Given that $$\int_{1/\phi}^{1/\phi^2}{ \dfrac{\ln(1-x)}{x}}dx=\dfrac{\pi^2}{30}$$ Find the value of $$\int_{1/\phi}^{1/\phi^2} \left(\dfrac{\ln(1-x)}{x}\right)^2 dx$$ in terms of $\phi$ and $\pi$. Where $\phi=\frac{1+\sqrt 5}{2}$ is the golden ratio.
I have tried to do it by taylor series, also tried integration by parts but it is getting ugly and too many terms are coming.

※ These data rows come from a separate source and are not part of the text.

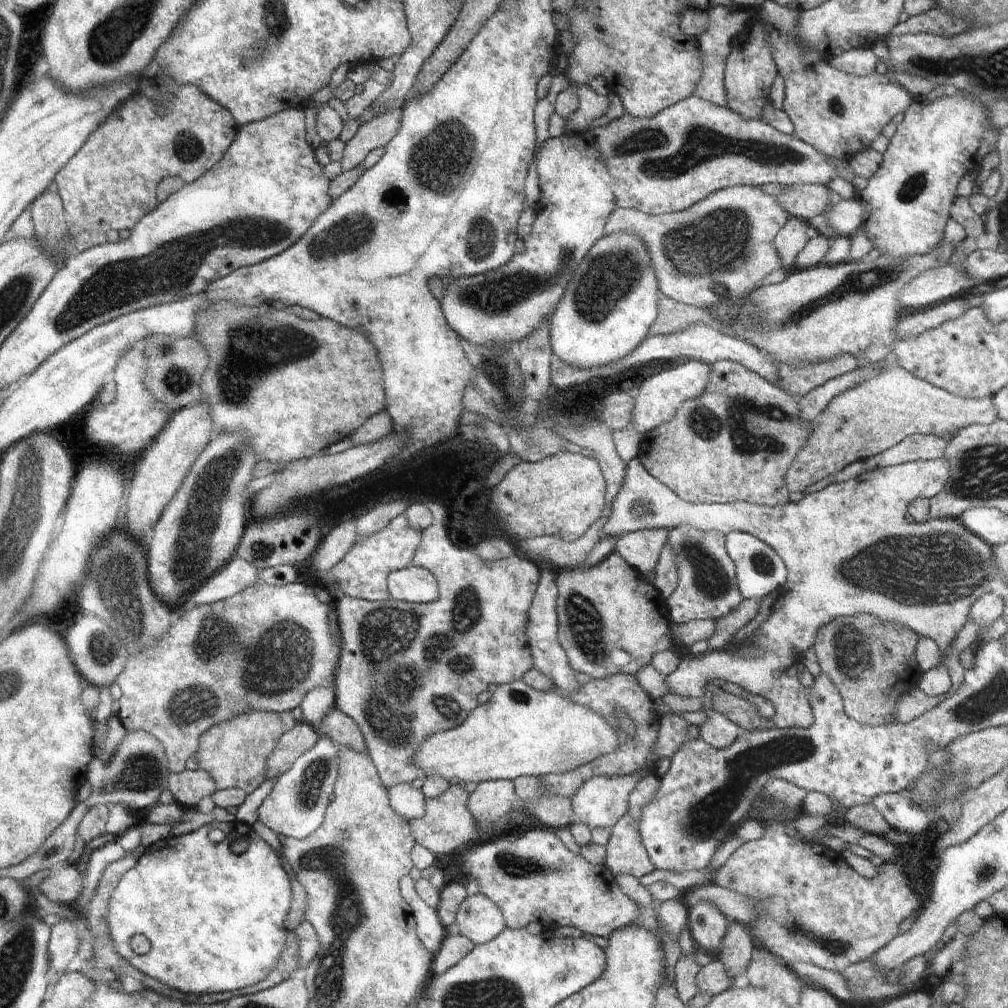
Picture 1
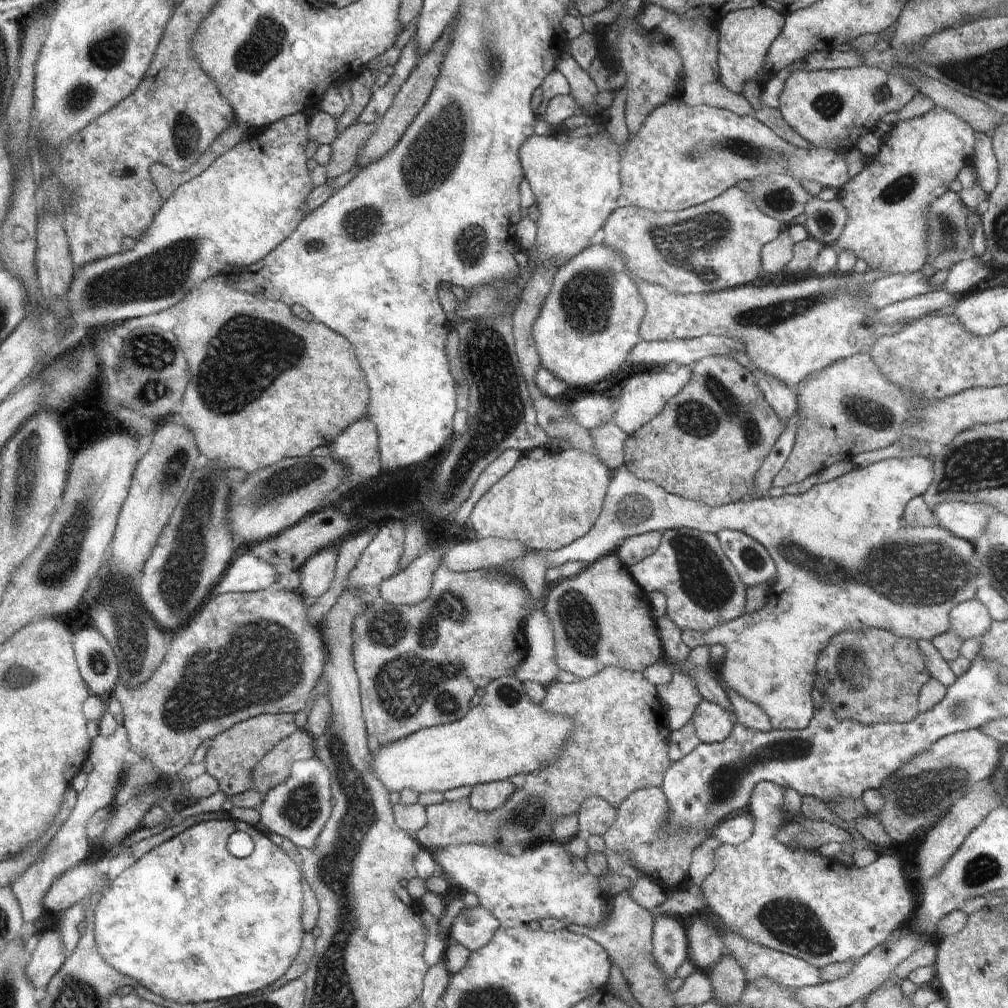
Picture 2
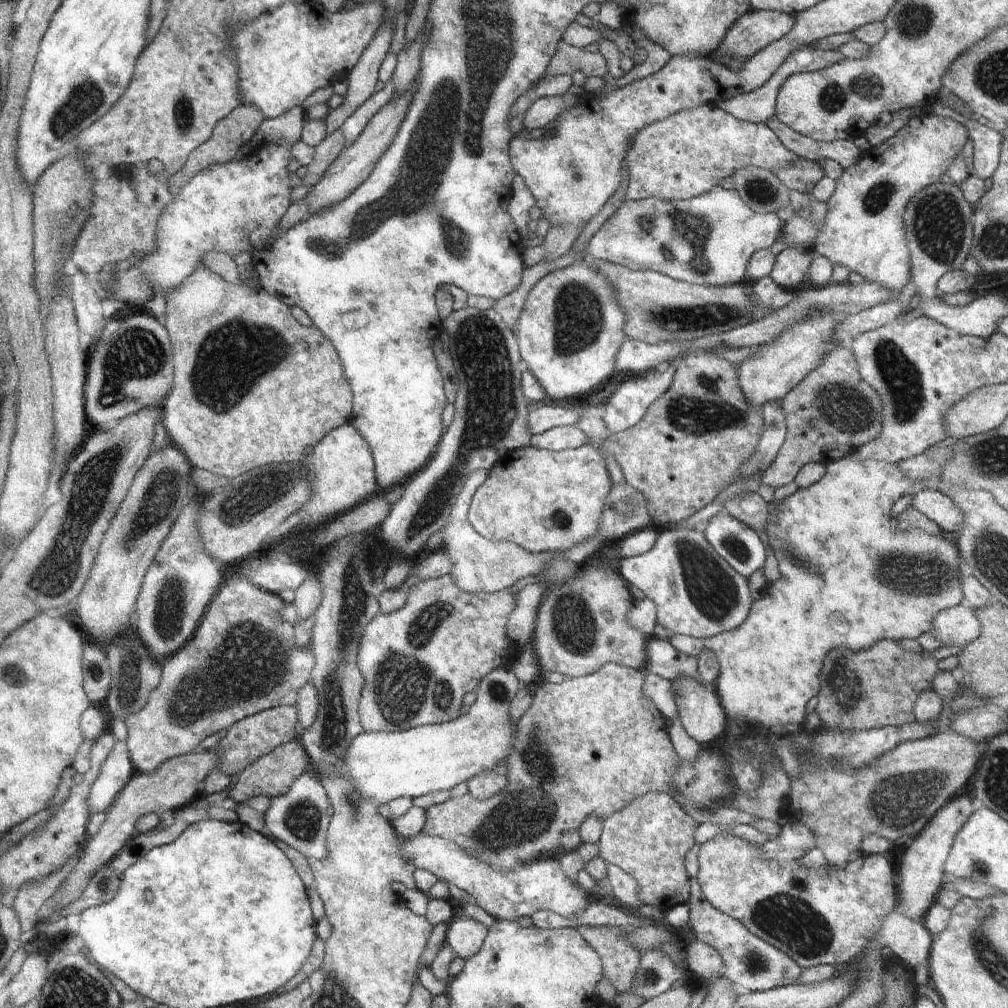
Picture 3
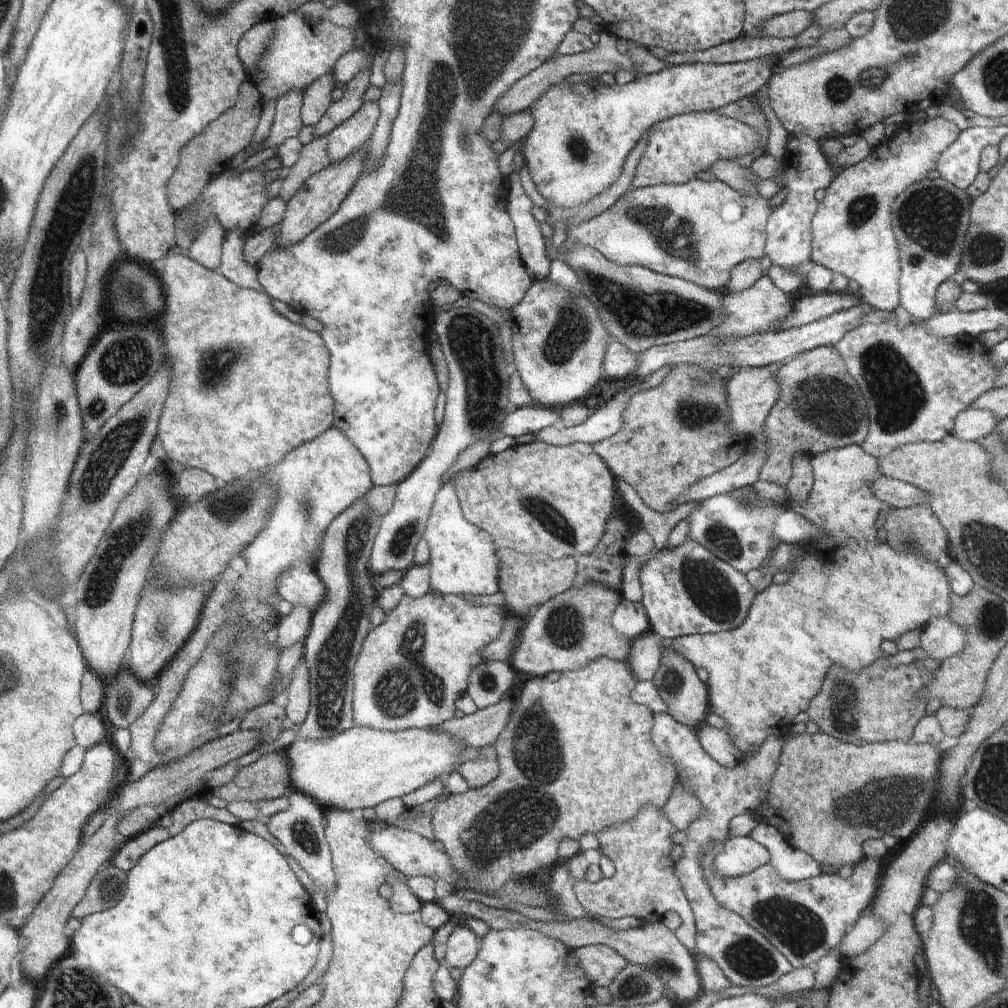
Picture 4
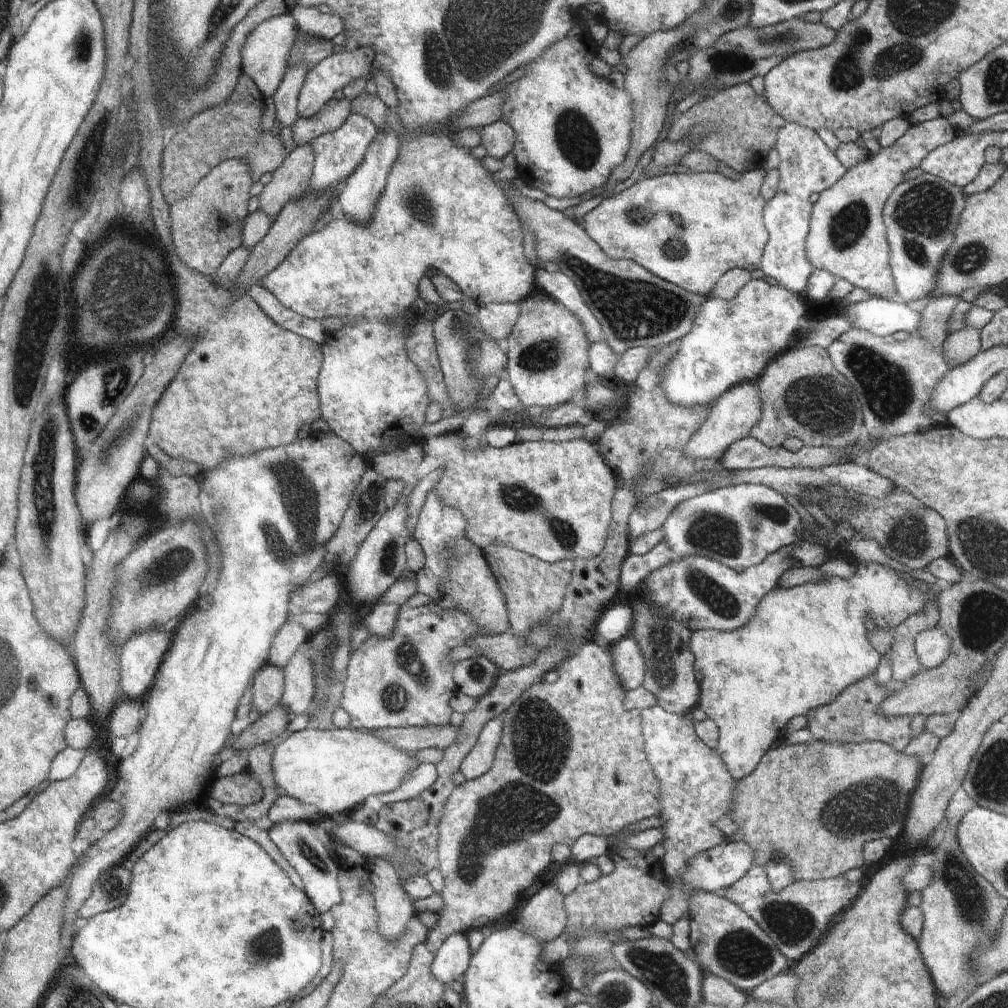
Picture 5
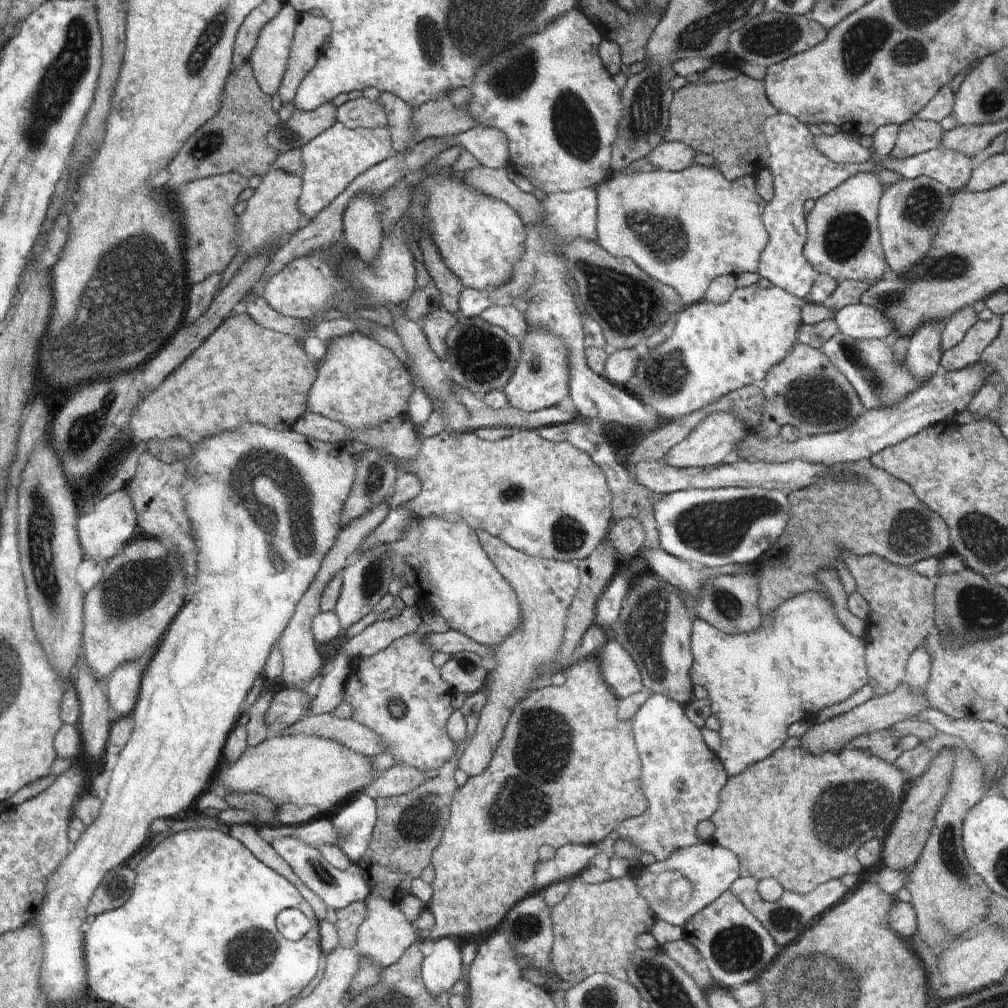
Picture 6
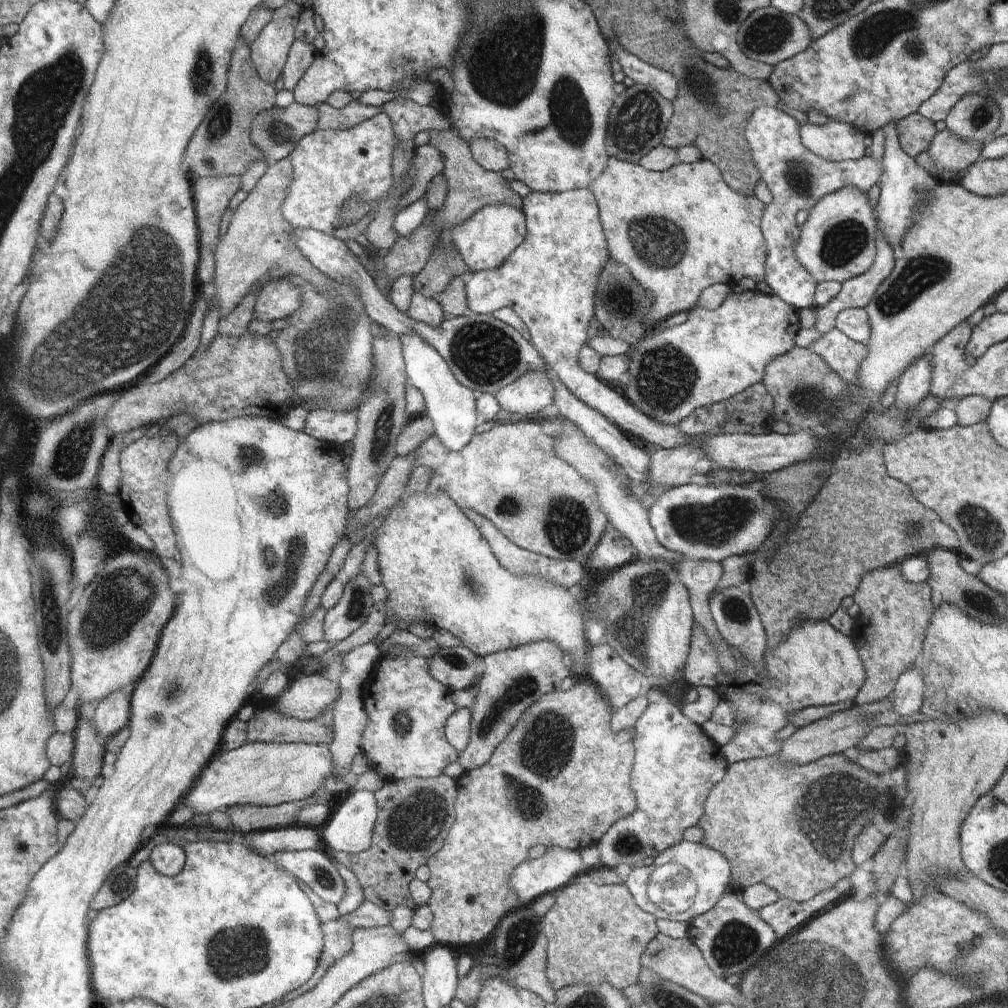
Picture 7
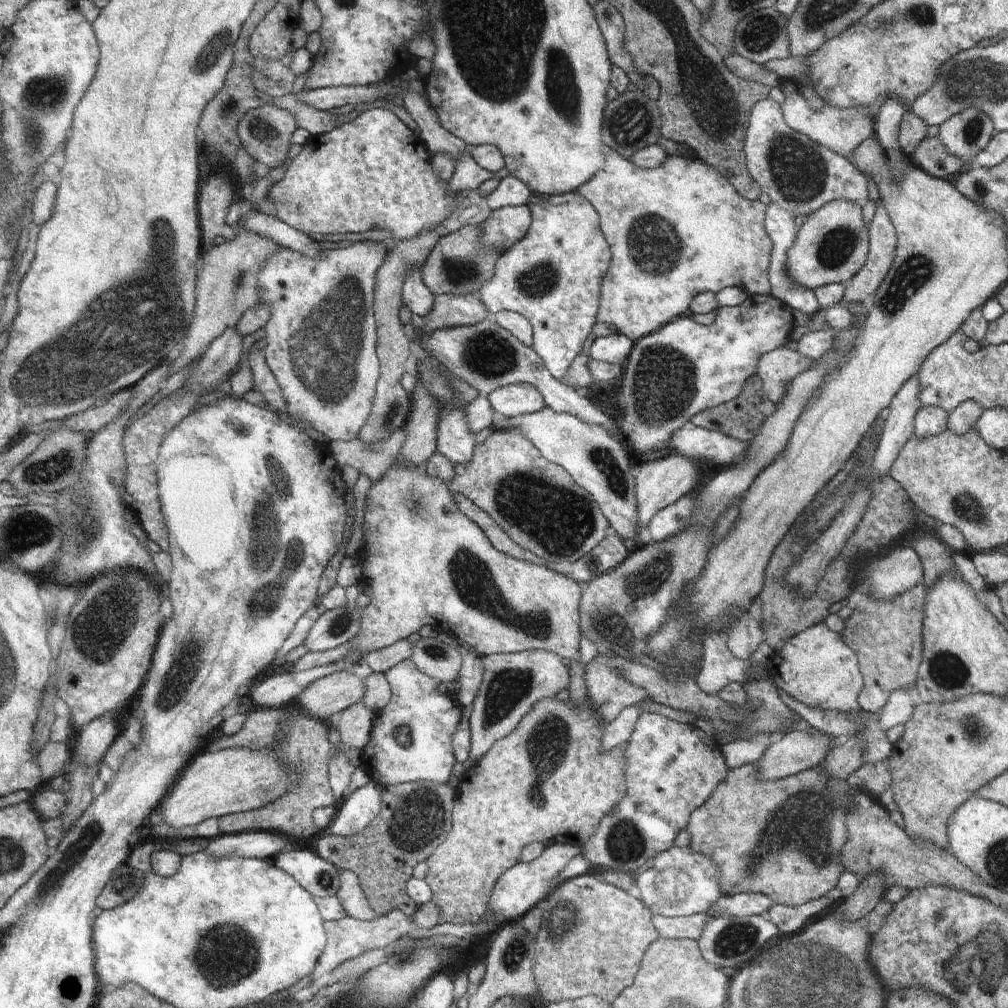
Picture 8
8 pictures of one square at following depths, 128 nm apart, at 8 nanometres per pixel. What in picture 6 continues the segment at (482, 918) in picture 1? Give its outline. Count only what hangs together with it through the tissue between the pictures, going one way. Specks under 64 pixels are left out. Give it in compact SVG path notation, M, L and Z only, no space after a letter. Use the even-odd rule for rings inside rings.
M444 938L434 942L432 954L424 958L421 978L430 997L436 999L464 978L461 950L455 939Z

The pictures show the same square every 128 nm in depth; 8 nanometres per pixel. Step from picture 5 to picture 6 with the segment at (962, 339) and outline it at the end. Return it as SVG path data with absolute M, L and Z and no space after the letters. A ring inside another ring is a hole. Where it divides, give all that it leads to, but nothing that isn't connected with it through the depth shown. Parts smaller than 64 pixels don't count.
M995 315L990 321L978 320L960 344L943 352L940 362L942 371L960 371L978 363L982 352L998 337L1002 324L1000 315Z

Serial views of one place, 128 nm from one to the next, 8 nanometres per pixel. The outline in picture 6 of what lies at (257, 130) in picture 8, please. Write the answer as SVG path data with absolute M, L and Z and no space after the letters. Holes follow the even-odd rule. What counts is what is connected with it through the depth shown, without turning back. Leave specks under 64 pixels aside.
M331 102L314 111L296 108L286 122L280 120L279 124L268 132L265 140L278 155L300 149L336 123L336 110Z

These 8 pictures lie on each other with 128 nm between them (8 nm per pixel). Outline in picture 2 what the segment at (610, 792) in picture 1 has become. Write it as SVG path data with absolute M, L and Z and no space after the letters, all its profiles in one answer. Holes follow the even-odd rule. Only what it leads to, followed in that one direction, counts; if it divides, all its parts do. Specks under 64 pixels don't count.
M600 796L586 798L576 814L581 835L603 836L614 826L617 814L616 806L608 804Z

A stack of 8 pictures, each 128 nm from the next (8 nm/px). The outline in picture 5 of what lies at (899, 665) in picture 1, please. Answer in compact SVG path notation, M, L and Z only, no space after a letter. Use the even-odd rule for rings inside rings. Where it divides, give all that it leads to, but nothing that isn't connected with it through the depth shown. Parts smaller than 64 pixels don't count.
M876 672L868 674L866 678L858 680L856 684L845 688L828 704L809 710L807 716L807 728L813 734L815 740L836 740L840 743L864 743L864 742L883 742L896 752L903 752L908 746L912 736L910 716L882 716L880 714L880 704L886 700L895 690L888 690L886 686L880 686L876 682Z

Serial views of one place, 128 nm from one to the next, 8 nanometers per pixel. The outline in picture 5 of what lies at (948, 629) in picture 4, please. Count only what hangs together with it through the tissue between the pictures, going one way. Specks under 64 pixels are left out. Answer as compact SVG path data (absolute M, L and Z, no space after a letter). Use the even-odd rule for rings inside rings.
M932 626L920 631L915 637L915 652L924 671L942 664L950 654L950 638L942 628Z

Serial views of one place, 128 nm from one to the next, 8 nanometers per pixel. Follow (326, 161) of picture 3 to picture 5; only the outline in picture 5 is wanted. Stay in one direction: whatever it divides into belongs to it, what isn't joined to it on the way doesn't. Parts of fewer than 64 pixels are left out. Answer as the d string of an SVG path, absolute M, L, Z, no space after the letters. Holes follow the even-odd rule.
M312 144L298 146L289 152L282 166L274 170L270 183L258 195L259 210L275 219L286 202L304 196L310 190L314 166Z

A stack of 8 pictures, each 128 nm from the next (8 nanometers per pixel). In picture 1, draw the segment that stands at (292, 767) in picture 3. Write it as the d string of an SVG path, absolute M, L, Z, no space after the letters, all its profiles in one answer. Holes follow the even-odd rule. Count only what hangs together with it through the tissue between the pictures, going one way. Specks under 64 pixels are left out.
M298 721L292 730L288 730L280 736L268 762L266 762L265 778L276 778L294 764L302 754L312 750L318 742L320 733L310 724Z

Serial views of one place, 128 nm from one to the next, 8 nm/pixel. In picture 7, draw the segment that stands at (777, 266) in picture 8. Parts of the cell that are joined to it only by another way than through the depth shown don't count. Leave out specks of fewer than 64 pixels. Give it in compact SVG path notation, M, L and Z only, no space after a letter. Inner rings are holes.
M760 106L754 110L746 126L745 136L754 166L758 168L762 182L768 186L773 196L772 202L765 205L761 218L761 231L767 244L764 264L766 284L772 289L772 294L797 310L816 307L816 282L798 262L794 252L801 231L796 224L796 213L800 210L809 211L822 197L846 186L856 186L868 194L870 188L879 183L884 166L868 154L858 160L842 162L820 158L804 146L798 121L773 106Z

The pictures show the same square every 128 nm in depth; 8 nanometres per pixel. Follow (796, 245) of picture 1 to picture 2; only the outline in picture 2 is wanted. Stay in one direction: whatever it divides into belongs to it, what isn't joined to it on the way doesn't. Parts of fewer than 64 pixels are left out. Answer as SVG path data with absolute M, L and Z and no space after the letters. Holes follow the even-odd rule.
M785 226L778 238L762 248L760 258L762 258L763 275L778 274L794 258L794 241L790 238L788 229L788 226Z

Source: Made by Prof. Raghava.
We just need to integrate by parts, using $\left(1-\frac{1}{x}\right)'=\frac{1}{x^2}$ we get: $$\require{cancel} \int_\frac{1}{\phi}^\frac{1}{\phi^2}\frac{\ln^2(1-x)}{x^2}dx= \left(1-\frac{1}{x}\right)\ln^2 (1-x)\bigg|_\frac{1}{\phi}^\frac{1}{\phi^2}-2\int_\frac{1}{\phi}^\frac{1}{\phi^2}\frac{\cancel{1-x}}{x}\frac{\ln (1-x)}{\cancel{1-x}}dx$$ $$=\left(\frac{4}{\phi}-\phi\right)\ln^2 \phi-2\underbrace{\int_\frac{1}{\phi}^\frac{1}{\phi^2}\frac{\ln (1-x)}{x}dx}_{=\frac{\pi^2}{30}}=\boxed{\left(\frac{4}{\phi}-\phi\right)\ln^2 \phi-\frac{\pi^2}{15}}$$ The reason why the more expected $\left(-\frac{1}{x}\right)'=\frac{1}{x^2}$ wasn't used in order to integrate by parts is that indeed too many terms are coming out (as OP noticed) and we would need some extra steps to do, involving partial fraction, but this way we can cancel the additional $1-x$ term that comes out after differentiating $\ln^2(1-x)$.